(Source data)
****
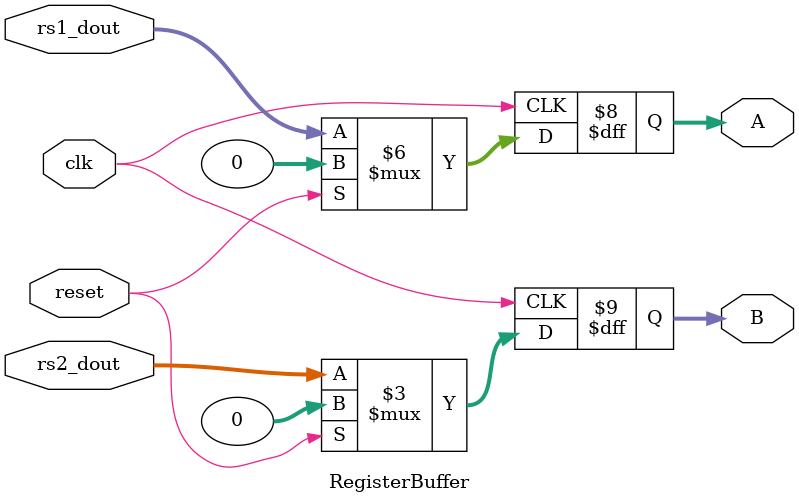
<source format=v>

module RegisterBuffer(reset, clk, rs1_dout, rs2_dout, A, B);
    input reset;
    input clk;
    input [31:0] rs1_dout;
    input [31:0] rs2_dout;
    output reg [31:0] A;
    output reg [31:0] B;

    always @(posedge clk) begin
        if (reset) begin
            A <= 0;
            B <= 0;
        end else begin
            A <= rs1_dout;
            B <= rs2_dout;
        end
            
    end

endmodule


</source>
****
Where the line containing "always @(posedge clk) begin" appears, start copying, and go on exactly through the last line of the data.

    always @(posedge clk) begin
        if (reset) begin
            A <= 0;
            B <= 0;
        end else begin
            A <= rs1_dout;
            B <= rs2_dout;
        end
            
    end

endmodule


</source>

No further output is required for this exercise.